INFORMATION SHOWN below:

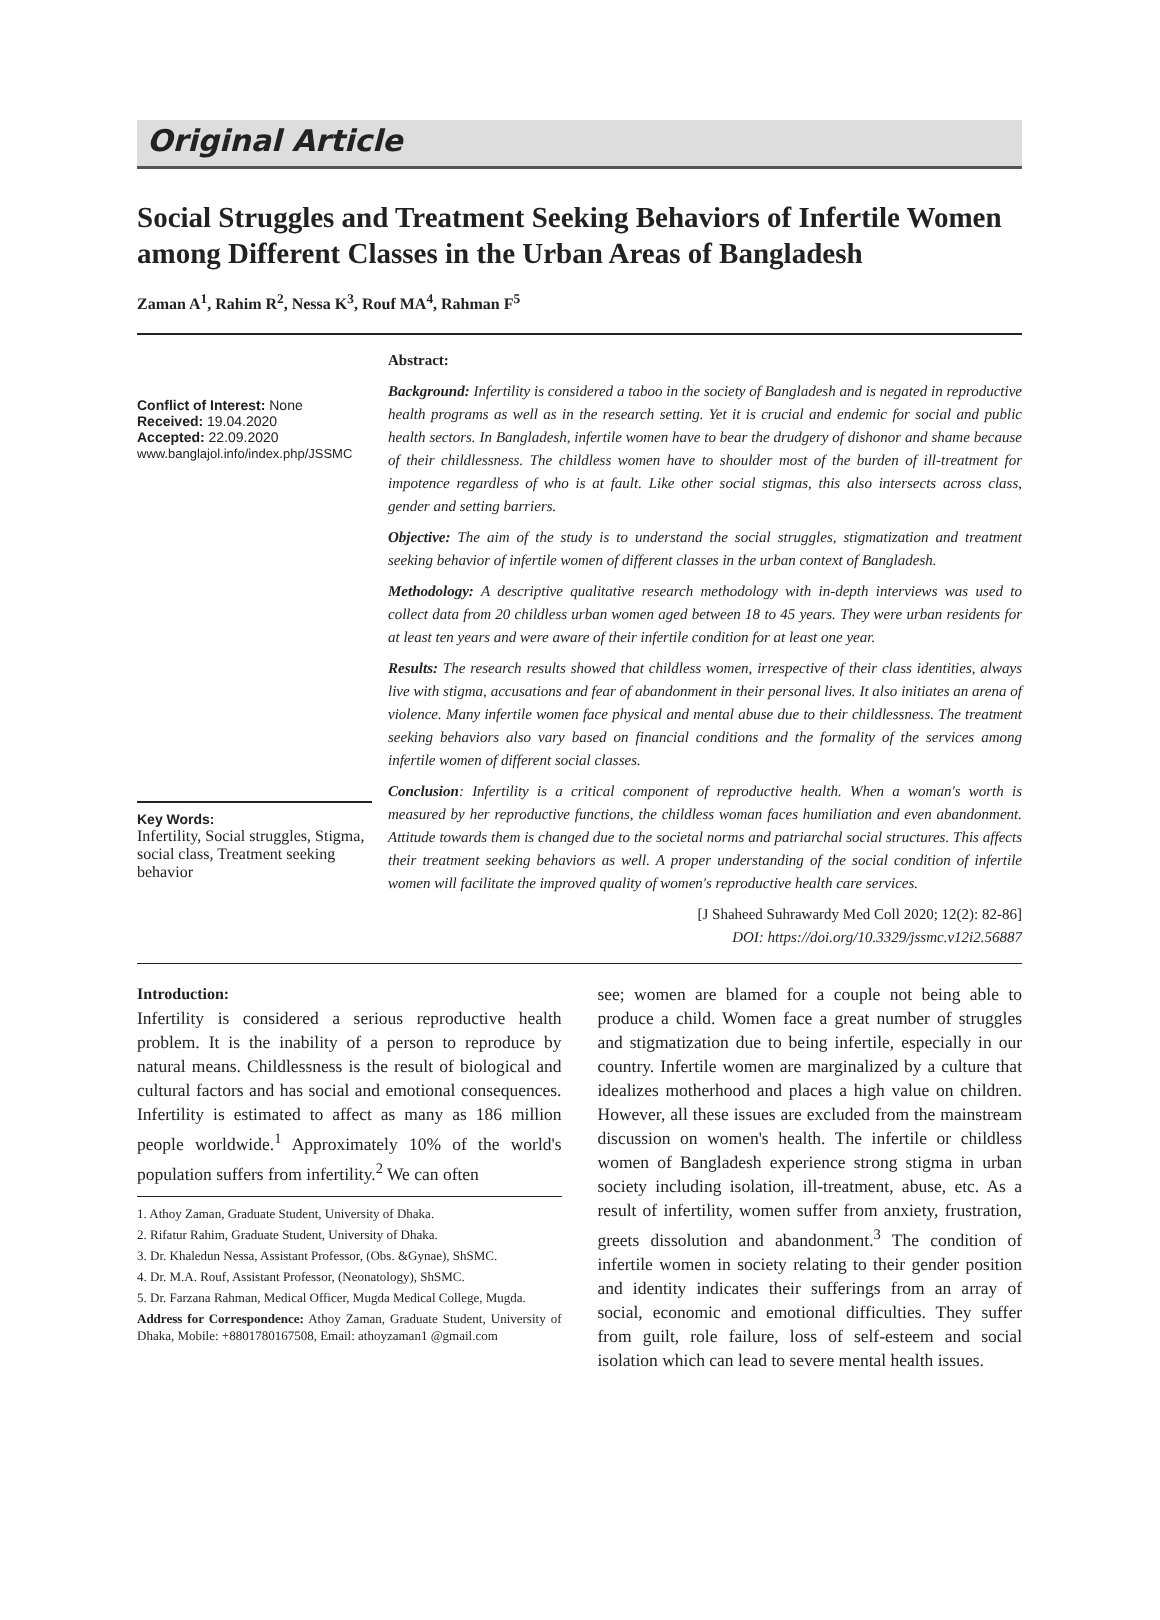Original Article
Social Struggles and Treatment Seeking Behaviors of Infertile Women among Different Classes in the Urban Areas of Bangladesh
Zaman A<sup>1</sup>, Rahim R<sup>2</sup>, Nessa K<sup>3</sup>, Rouf MA<sup>4</sup>, Rahman F<sup>5</sup>
Conflict of Interest: None
Received: 19.04.2020
Accepted: 22.09.2020
www.banglajol.info/index.php/JSSMC
Key Words:
Infertility, Social struggles, Stigma, social class, Treatment seeking behavior
Abstract:
Background: Infertility is considered a taboo in the society of Bangladesh and is negated in reproductive health programs as well as in the research setting. Yet it is crucial and endemic for social and public health sectors. In Bangladesh, infertile women have to bear the drudgery of dishonor and shame because of their childlessness. The childless women have to shoulder most of the burden of ill-treatment for impotence regardless of who is at fault. Like other social stigmas, this also intersects across class, gender and setting barriers.
Objective: The aim of the study is to understand the social struggles, stigmatization and treatment seeking behavior of infertile women of different classes in the urban context of Bangladesh.
Methodology: A descriptive qualitative research methodology with in-depth interviews was used to collect data from 20 childless urban women aged between 18 to 45 years. They were urban residents for at least ten years and were aware of their infertile condition for at least one year.
Results: The research results showed that childless women, irrespective of their class identities, always live with stigma, accusations and fear of abandonment in their personal lives. It also initiates an arena of violence. Many infertile women face physical and mental abuse due to their childlessness. The treatment seeking behaviors also vary based on financial conditions and the formality of the services among infertile women of different social classes.
Conclusion: Infertility is a critical component of reproductive health. When a woman's worth is measured by her reproductive functions, the childless woman faces humiliation and even abandonment. Attitude towards them is changed due to the societal norms and patriarchal social structures. This affects their treatment seeking behaviors as well. A proper understanding of the social condition of infertile women will facilitate the improved quality of women's reproductive health care services.
[J Shaheed Suhrawardy Med Coll 2020; 12(2): 82-86]
DOI: https://doi.org/10.3329/jssmc.v12i2.56887
Introduction:
Infertility is considered a serious reproductive health problem. It is the inability of a person to reproduce by natural means. Childlessness is the result of biological and cultural factors and has social and emotional consequences. Infertility is estimated to affect as many as 186 million people worldwide.<sup>1</sup> Approximately 10% of the world's population suffers from infertility.<sup>2</sup> We can often
1. Athoy Zaman, Graduate Student, University of Dhaka.
2. Rifatur Rahim, Graduate Student, University of Dhaka.
3. Dr. Khaledun Nessa, Assistant Professor, (Obs. &Gynae), ShSMC.
4. Dr. M.A. Rouf, Assistant Professor, (Neonatology), ShSMC.
5. Dr. Farzana Rahman, Medical Officer, Mugda Medical College, Mugda.
Address for Correspondence: Athoy Zaman, Graduate Student, University of Dhaka, Mobile: +8801780167508, Email: athoyzaman1 @gmail.com
see; women are blamed for a couple not being able to produce a child. Women face a great number of struggles and stigmatization due to being infertile, especially in our country. Infertile women are marginalized by a culture that idealizes motherhood and places a high value on children. However, all these issues are excluded from the mainstream discussion on women's health. The infertile or childless women of Bangladesh experience strong stigma in urban society including isolation, ill-treatment, abuse, etc. As a result of infertility, women suffer from anxiety, frustration, greets dissolution and abandonment.<sup>3</sup> The condition of infertile women in society relating to their gender position and identity indicates their sufferings from an array of social, economic and emotional difficulties. They suffer from guilt, role failure, loss of self-esteem and social isolation which can lead to severe mental health issues.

End of INFORMATION SHOWN.

What lines above mention "Bangladesh"? Copy each one.

## TASK OUTPUT
Social Struggles and Treatment Seeking Behaviors of Infertile Women among Different Classes in the Urban Areas of Bangladesh
Background: Infertility is considered a taboo in the society of Bangladesh and is negated in reproductive health programs as well as in the research setting. Yet it is crucial and endemic for social and public health sectors. In Bangladesh, infertile women have to bear the drudgery of dishonor and shame because of their childlessness. The childless women have to shoulder most of the burden of ill-treatment for impotence regardless of who is at fault. Like other social stigmas, this also intersects across class, gender and setting barriers.
Objective: The aim of the study is to understand the social struggles, stigmatization and treatment seeking behavior of infertile women of different classes in the urban context of Bangladesh.
see; women are blamed for a couple not being able to produce a child. Women face a great number of struggles and stigmatization due to being infertile, especially in our country. Infertile women are marginalized by a culture that idealizes motherhood and places a high value on children. However, all these issues are excluded from the mainstream discussion on women's health. The infertile or childless women of Bangladesh experience strong stigma in urban society including isolation, ill-treatment, abuse, etc. As a result of infertility, women suffer from anxiety, frustration, greets dissolution and abandonment.<sup>3</sup> The condition of infertile women in society relating to their gender position and identity indicates their sufferings from an array of social, economic and emotional difficulties. They suffer from guilt, role failure, loss of self-esteem and social isolation which can lead to severe mental health issues.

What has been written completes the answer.